A surprising pushback to reforms of anti-money laundering laws could put Switzerland in the G7’s crosshairs again



Switzerland newly packaged reforms to over two decades anti-money laundering laws could land the nation in trouble again as the new reforms seem controversial. FATF wants Switzerland, who spent two years on European Union grey list, to ensure that advisers to the financial service industry also report suspicious transactions. This would represent a crackdown on non-banking helpers to crime as well as a massive expansion of due diligence required by service industries. Switzerland’s previous finance minister, Eveline Widmer-Schlumpf, wanted to combat money laundering in venues where cash is widely used for daily transactions but luxury good providers countered the move of raising money-laundering alarm when transactions are above 10,000 Swiss francs and are still hell-bent on not reporting any transactions not more than 100,000 francs in cash on goods.

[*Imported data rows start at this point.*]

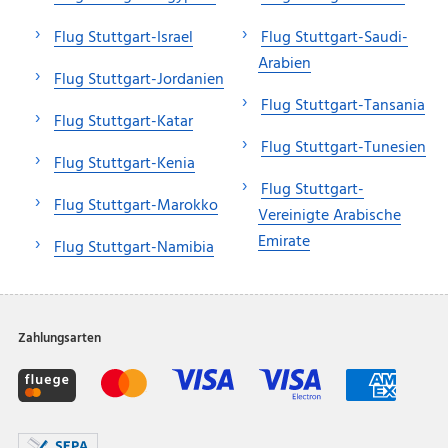
Flug Stuttgart-Israel
Flug Stuttgart-Saudi-
Arabien
Flug Stuttgart-Jordanien
Flug Stuttgart-Tansania
Flug Stuttgart-Katar
Flug Stuttgart-Tunesien
Flug Stuttgart-Kenia
Flug Stuttgart-
Flug Stuttgart-Marokko
Vereinigte Arabische
Emirate
Flug Stuttgart-Namibia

Along with banks, the legal, accounting, and trust industries also have a ringside seat to money laundering: they advise on real estate purchases, manage cash accounts, set up vehicles like trusts, and act as directors of such special-purpose companies. In 2018, Switzerland’s anti-money laundering enforcer received 30 percent more reports on suspicious activity – 6,126 in all. However, less than 3 percent of those came from the legal or «other» professions, which would include consultants, accountants, trust companies, and notaries. FATF has refused to schedule Switzerland for a follow-up to its invasive 2016 exam as the group are not impressed with Switzerland reluctance to include the helpers to the financial industry in anti-money laundering.